Justify the interchange of limits for $\displaystyle\lim_{n \to \infty} \lim_{m \to \infty} (n+1) \int_0^1 x^nP_m(x)dx$ where $P_m(x)$ is a polynomial

Question

I am trying to prove the following problem:

Let $f(x)$ be a real and continuous function on $[0,1]$. Show that $$\displaystyle\lim_{n \to \infty} (n+1) \int_0^1 x^n f(x) dx = f(1).$$

I have shown that the result holds true if $f(x)$ is a polynomial. By Weierstrass approximation theorem, there exists functions $P_m(x)$ of degree $m$ that converges uniformly to $f(x)$ on $[0,1].$ Because $x^n$ is bounded on $[0,1]$ for all $n$, we know that $x^nP_m(x)$ converges uniformly to $x^nf(x)$ as $m$ approaches infinity. Thus we are reduced to showing that we are able to interchange the limits in

$$\lim_{n \to \infty} \lim_{m \to \infty} (n+1) \int_0^1 x^nP_m(x)dx = \lim_{m \to \infty} \lim_{n \to \infty} (n+1) \int_0^1 x^nP_m(x)dx.$$

I am not sure how to justify this. If you have any other way of solving the problem you are welcome to share. Thank you!

Answer 1

Hint: $$|(n+1) \int_0^{1}x^{n} P_m(x)dx-(n+1) \int_0^{1}x^{n} f(x)dx|$$ $$ \leq (n+1) \int_0^{1}x^{n}|f(x)- P_m(x)| dx$$ $$<\epsilon (n+1)\int_0^{1}x^{n}dx=\epsilon$$ for all $n$ if $m$ is sufficiently large.

Answer 2

Hint for an alternate solution:

Use the substitution $t = x^{n+1}$

$$I = \lim_{n\to\infty}\int_0^1f\left(t^{\frac{1}{n+1}}\right)dt$$

Then use the continuity of $f$ on a closed interval to justify the limit interchange.

Answer 3

What about proving it directly?
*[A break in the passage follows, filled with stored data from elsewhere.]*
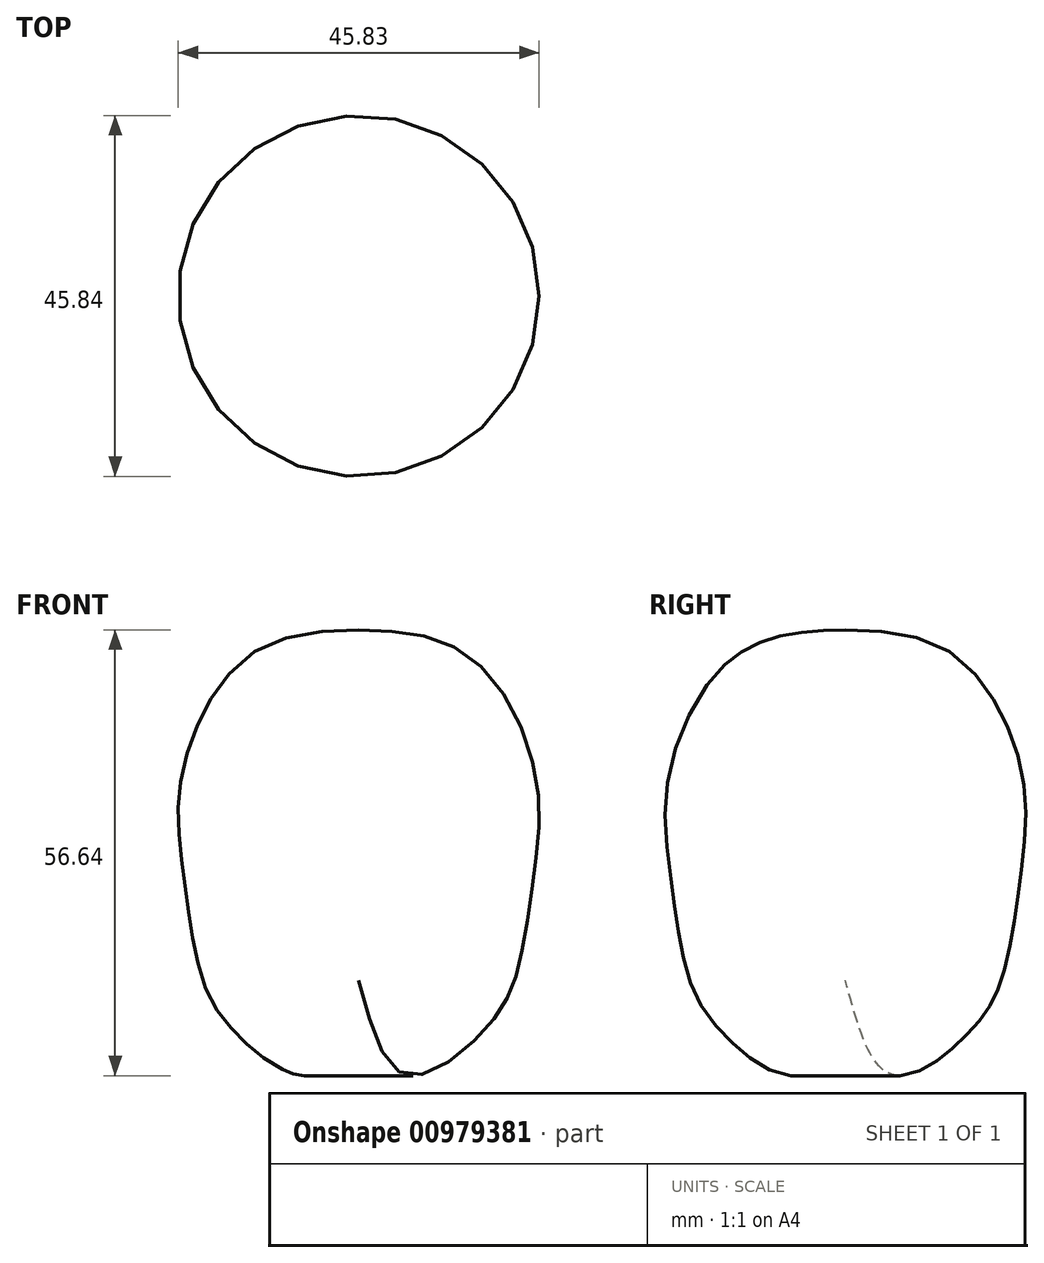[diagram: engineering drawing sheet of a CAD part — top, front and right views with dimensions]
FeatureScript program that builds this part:
annotation { "Feature Type Name" : "Feature", "Feature Type Description" : "" }
export const myFeature = defineFeature(function(context is Context, id is Id, definition is map)
    precondition{}
    {
        {
            var Q0;
            Q0=qCreatedBy(makeId("Front.planeOp"),FACE);
            var sketch = newSketch(context, id + "F0", { "sketchPlane" : qUnion([Q0])});
            skLineSegment(sketch, "E0.left", {"start": v(0, 63.83) * mm, "end": v(0, 19.31) * mm});
            skFitSpline(sketch, "E1", {"points": [v(0, 63.83) * mm, v(13.73, 60.7) * mm, v(22.35, 45.97) * mm, v(22.2, 32.33) * mm, v(20.07, 20.17) * mm, v(16.02, 13.02) * mm, v(6.14, 7.27) * mm, v(0, 19.31) * mm], "startDerivative": vector(98, -3.46) * mm, "endDerivative": vector(-30.38, 115.59) * mm});
            skSolve(sketch);
        }
        {
            var Q0;
            Q0 = qSketchRegion(id + "F0", true);
            var Q1;
            Q1=sQuery(id+"F0.wireOp",EDGE,"E0.left");
            revolve(context, id + "F1", {"surfaceOperationType" : NewSurfaceOperationType.NEW, "entities" : qUnion([Q0]), "axis" : qUnion([Q1]), "revolveType" : RevolveType.FULL});
        }
    });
Let $\delta >0$. Then $$\Big\vert(n+1)\int_0^{1-\delta} x^n f(x) dx\Big\vert \leq \sup_{x\in [0,1]} \vert f(x) \vert \int_0^{1-\delta} (n+1) x^ndx = \left(\sup_{x\in [0,1]} \vert f(x) \vert \right)(1-\delta)^{n+1} \to 0 $$ as $n\to\infty$. For $\varepsilon >0$ there exists $\delta>0$ such that $\sup_{x\in [1-\delta , 1]} \vert f(x) -f(1)\vert \leq \varepsilon$. We have

$$\Big\vert(n+1)\int_{1-\delta}^1 x^n f(x) dx - (1 - (1-\delta)^{n+1})f(1)\Big\vert\\ = \Big\vert(n+1)\int_{1-\delta}^1 x^n f(x) dx - (n+1)\int_{1-\delta}^1 x^nf(1)dx\Big\vert\\ \le(n+1)\int_{1-\delta}^1 x^n \vert f(x) -f(1)\vert dx\le \varepsilon \cdot (n+1)\int_{1-\delta}^1 x^ndx= \varepsilon (1 - (1-\delta)^{n+1})$$ Hence since $(1 - (1-\delta)^{n+1}) \to 1$ $$\limsup_{n\to\infty}\Big\vert(n+1)\int_{0}^1 x^n f(x) dx - f(1)\Big\vert \leq \varepsilon$$ Since this holds for arbitrarily small $\varepsilon>0$ we obtain the desired statement.

Answer 4

Just for fun:

Let $X_n$ be a random variables with densities $p_n (x) = (n+1)x^n$ on $(0,1)$ on a common probability space. Then the goal is to show $$\Bbb E [f(X_n)] \to f(1).$$ The cdf of $X_n$ is $F_n(t) = \int_0^t p_n(x)dx = t^{n+1}$ for $t\in (0,1)$. We have $\Bbb P (\vert 1-X_n\vert > \varepsilon ) = F_n(1-\varepsilon) \to 0$ as $n\to\infty$. This means $X_n \to 1$ in probability. Convergence in probability implies convergence in distribution, therefore $$\Bbb E [f(X_n)] \to f(1).$$